If you’ve been following the blog for a while you have probably seen some of the work the team has put into making Mesos able to leverage underlying storage environments for your persistent applications. In an earlier post we shared a few examples of applications that could benefit from this, but we felt we wanted to show something even better. Enter Cassandra.

We will start the post out with some basics of Casssandra, but for those already familiar here are some interesting points we make here.  Cassandra and other distributed persistent applications can have challenges around:

  • Complexity of install
  • Data movement expense and manual processes with node failures
  • Performance limited by direct attached storage

We are going to show some really interesting things here, where Cassandra can overcome these challenges through running inside of Docker containers with Mesos while leveraging an external storage platform for its persistent data.

What is Cassandra?

In its most basic form, it’s a database. But it’s not just any database, it’s a fully distributed, no SPOF, multi-master, multi-DC, linearly scalable database. There are currently over 660 companies ranging from small to gigantic with names like eBay, Netflix, Reddit, The Weather Channel and others that have publicly declared that they are using Cassandra in production, and the community is growing every day.

Cassandra is extremely fault tolerant because of it’s built-in replication features, it’s highly performant, it’s decentralized and most importantly it’s extremely durable for companies that cannot afford to lose any data.

So why run it on Mesos?

As we explained in the earlier post, Mesos has a lot of the same qualities as Cassandra seeing as it is highly distributed, multi-master and so on. Because of this, we believe Mesos to be a great fit to run these types of applications and data services. We’ll explain two different approaches and what we envision will happen in the near future.

-*-

# [Complete the following]
• 1. Print the passage of the Cassandra-on-Mesos post between "We will start" and "its persistent data.", inclusive.
• 2. Carry on the Cassandra-on-Mesos post from its final sentence.

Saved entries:
-*-

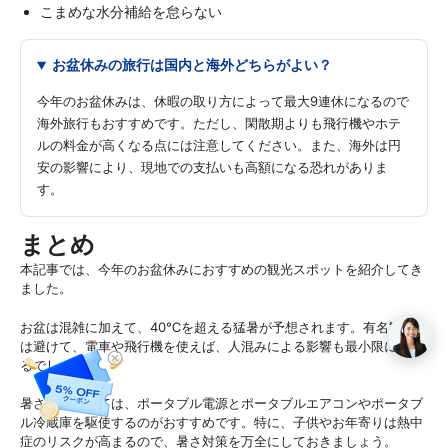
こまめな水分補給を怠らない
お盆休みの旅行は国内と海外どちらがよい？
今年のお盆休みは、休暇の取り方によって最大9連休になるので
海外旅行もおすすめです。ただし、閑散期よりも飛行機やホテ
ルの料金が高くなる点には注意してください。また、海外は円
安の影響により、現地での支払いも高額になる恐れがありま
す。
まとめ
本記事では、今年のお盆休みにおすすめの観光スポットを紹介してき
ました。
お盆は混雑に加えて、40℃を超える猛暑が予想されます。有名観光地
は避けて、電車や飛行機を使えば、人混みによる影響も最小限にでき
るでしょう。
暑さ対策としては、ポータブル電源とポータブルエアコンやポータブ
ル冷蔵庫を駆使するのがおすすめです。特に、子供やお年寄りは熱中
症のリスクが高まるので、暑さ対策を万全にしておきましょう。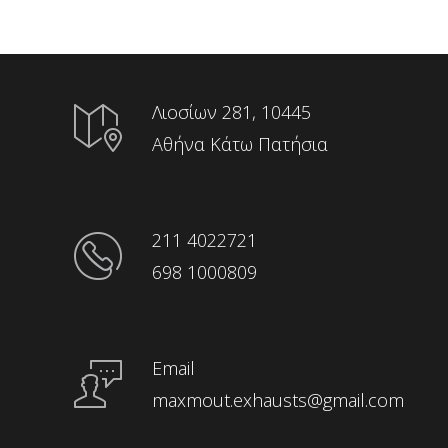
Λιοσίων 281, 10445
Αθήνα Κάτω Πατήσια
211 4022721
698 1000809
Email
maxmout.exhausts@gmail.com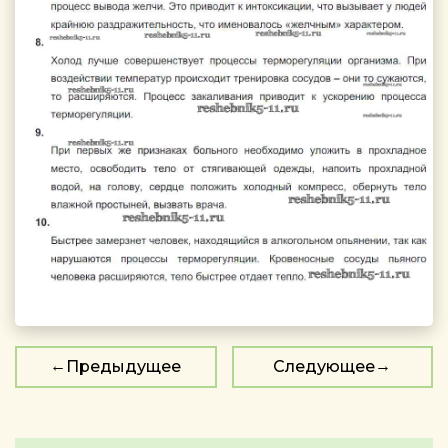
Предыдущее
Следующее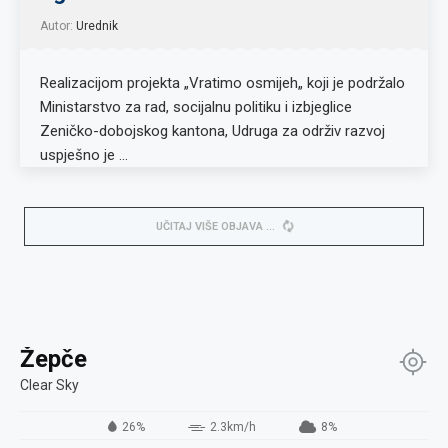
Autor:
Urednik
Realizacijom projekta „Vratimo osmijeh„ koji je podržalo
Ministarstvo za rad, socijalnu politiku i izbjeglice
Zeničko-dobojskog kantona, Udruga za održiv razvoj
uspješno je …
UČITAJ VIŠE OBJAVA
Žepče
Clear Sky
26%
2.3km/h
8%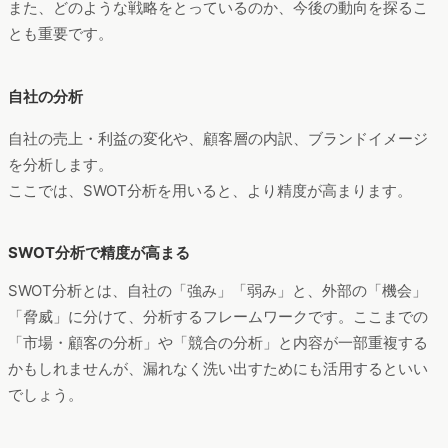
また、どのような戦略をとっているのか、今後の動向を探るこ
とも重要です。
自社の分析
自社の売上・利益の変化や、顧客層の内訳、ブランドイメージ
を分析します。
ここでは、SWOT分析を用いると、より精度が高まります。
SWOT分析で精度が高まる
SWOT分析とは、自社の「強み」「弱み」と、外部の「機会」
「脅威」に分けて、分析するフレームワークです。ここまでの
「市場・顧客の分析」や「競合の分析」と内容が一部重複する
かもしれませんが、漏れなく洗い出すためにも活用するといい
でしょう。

-*-

# [Exercise results]
• 1.
We will start the post out with some basics of Casssandra, but for those already familiar here are some interesting points we make here.  Cassandra and other distributed persistent applications can have challenges around:

  • Complexity of install
  • Data movement expense and manual processes with node failures
  • Performance limited by direct attached storage

We are going to show some really interesting things here, where Cassandra can overcome these challenges through running inside of Docker containers with Mesos while leveraging an external storage platform for its persistent data.

• 2.
First off we have something called a Mesos Framework. These are mature pieces of software that plugs into Mesos to allow operators and users to deploy applications in a very effect way, examples include Hadoop, Spark, Storm, Jenkins, ElasticSearch, Marathon and of course, Cassandra. This would be the perfect solution for what we’re trying to achieve, if it wasn’t for one small issue: the data storage part isn’t really fully fledged yet. We hope that in the coming months we can see a change and start using even more robust frameworks for software like Cassandra, but right now it didn’t really work for our purposes.Screenshot 2016-01-20 21.21.58

So we went another route, running Cassandra in Docker containers, still on top of Mesos of course but not as a framework but rather as an application group. There have already been a lot of work done here, namely getting Cassandra in containers, but we had to tailor it for our purposes. We now have a Cassandra container image for clustered setups that automatically sets itself up, finds other nodes in the same cluster and joins it. We also added the functionality to use DataStax OpsCenter to manage the cluster nodes, which is nice if you want a graphical representation of your cluster.

Screenshot 2016-01-20 21.24.11

How does it work?

To run Cassandra on Mesos we’re using Marathon to initialize and control our services. Marathon uses simple JSON files as manifests where we can specify exactly how a service or application should run, the amount of resources it should have, what ports should be opened and so on. We created the following example manifest to deploy a 3-node Cassandra cluster, running in Docker containers, and using REX-Ray as the volume driver to be able to carve out proper data storage resources for the service. Each Cassandra node gets its own data volume and when setting up REX-Ray we also included the pre-emptive mount feature to make sure that we can automatically forcefully detach volumes on hosts that are dead or the services have crashed on, attach them to a new host and restart the containerized Cassandra node there with very little delay.

This is extremely important as without it you would have to manually detach and attach the underlying storage which would mean a lot more disruption to your services, and nobody likes that.

Since I’m sure you’d like to see what it looks like in action we have a video showing a demonstration of just this 🙂

The full code and more examples can be found at our vagrant-mesos demo repo on GitHub.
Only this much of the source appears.